- PROBLEM STATEMENT:
Nothing but an exact reproduction of the records, pictures excluded, should be returned.

(Items listed in a dataset)
════════════════════

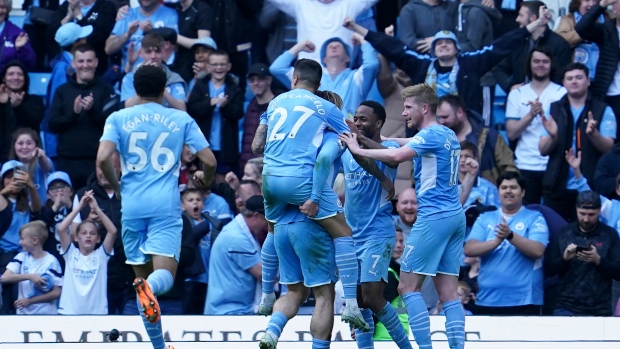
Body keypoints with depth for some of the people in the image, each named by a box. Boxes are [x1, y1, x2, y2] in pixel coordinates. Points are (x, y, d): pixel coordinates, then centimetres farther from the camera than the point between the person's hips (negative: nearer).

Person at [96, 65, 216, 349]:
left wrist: (116, 187, 9)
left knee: (143, 274, 13)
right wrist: (205, 183, 25)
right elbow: (209, 161, 3)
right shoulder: (181, 120, 7)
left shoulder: (118, 119, 6)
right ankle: (151, 287, -45)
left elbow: (103, 158, -9)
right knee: (165, 275, -7)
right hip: (166, 206, -1)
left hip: (132, 205, 1)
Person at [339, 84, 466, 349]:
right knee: (448, 293, 5)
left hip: (434, 217, -9)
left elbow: (397, 155, -26)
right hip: (455, 216, 9)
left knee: (408, 287, -5)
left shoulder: (431, 135, -10)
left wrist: (358, 150, -17)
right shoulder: (448, 135, 17)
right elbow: (408, 144, 31)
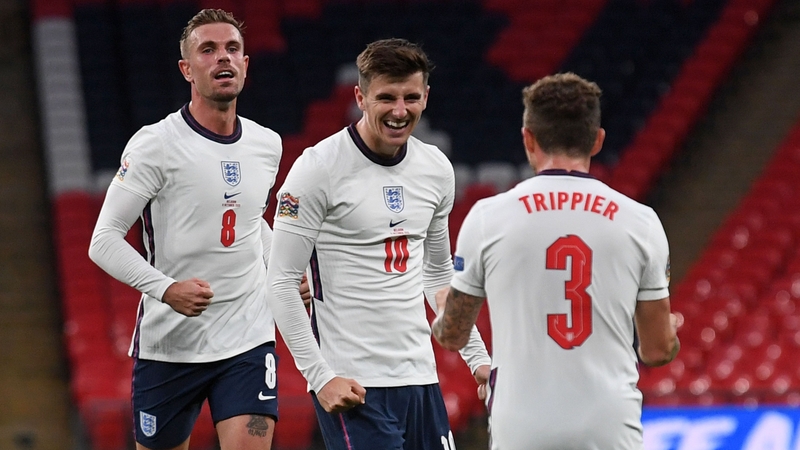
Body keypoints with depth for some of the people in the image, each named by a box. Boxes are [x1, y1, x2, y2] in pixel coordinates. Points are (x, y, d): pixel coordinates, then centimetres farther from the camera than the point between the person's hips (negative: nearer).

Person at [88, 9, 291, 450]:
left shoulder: (267, 145, 9)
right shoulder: (156, 144, -8)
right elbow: (104, 241, -11)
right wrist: (166, 289, -24)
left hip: (248, 340, 3)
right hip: (168, 345, -3)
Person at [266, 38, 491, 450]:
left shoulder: (437, 168, 10)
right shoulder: (319, 167, -9)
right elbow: (281, 281, -10)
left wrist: (478, 357, 16)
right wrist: (320, 376, -15)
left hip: (419, 377, 6)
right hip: (352, 385, -6)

════════════════════

- OUTPUT OF THE TASK:
Body keypoints with depth for some of the people in the image, each named by a box. Boxes are [x1, y1, x2, y2] in pixel coordinates. Points are (x, y, d): pixel coordinates, then centimetres farther from the camera than the point between the person's hips (negative: nearer).

Person at [96, 65, 216, 349]:
left wrist: (116, 187, 9)
left knee: (143, 274, 13)
right wrist: (205, 183, 25)
right elbow: (209, 161, 3)
right shoulder: (181, 120, 7)
left shoulder: (118, 119, 6)
right ankle: (151, 287, -45)
left elbow: (103, 158, -9)
right knee: (165, 275, -7)
right hip: (166, 206, -1)
left hip: (132, 205, 1)
Person at [339, 84, 466, 349]:
right knee: (448, 293, 5)
left hip: (434, 217, -9)
left elbow: (397, 155, -26)
right hip: (455, 216, 9)
left knee: (408, 287, -5)
left shoulder: (431, 135, -10)
left wrist: (358, 150, -17)
right shoulder: (448, 135, 17)
right elbow: (408, 144, 31)
Body keypoints with depth for some of the people in the image, each named by a box. Boxes are [x1, y1, x2, y2] in pixel coordinates. Points are (x, y, d): pixel coordinates, then centimetres farther from the camera than the point between the person's hips (negative: nearer).

Person at [88, 9, 291, 450]:
left shoulder: (267, 145, 9)
right shoulder: (156, 144, -8)
right elbow: (104, 241, -11)
right wrist: (166, 289, -24)
left hip: (248, 340, 3)
right hip: (168, 345, -3)
Person at [266, 38, 491, 450]:
left shoulder: (437, 168, 10)
right shoulder: (319, 167, -9)
right elbow: (281, 281, -10)
left wrist: (478, 357, 16)
right wrist: (320, 376, -15)
left hip: (419, 377, 6)
right hip: (352, 385, -6)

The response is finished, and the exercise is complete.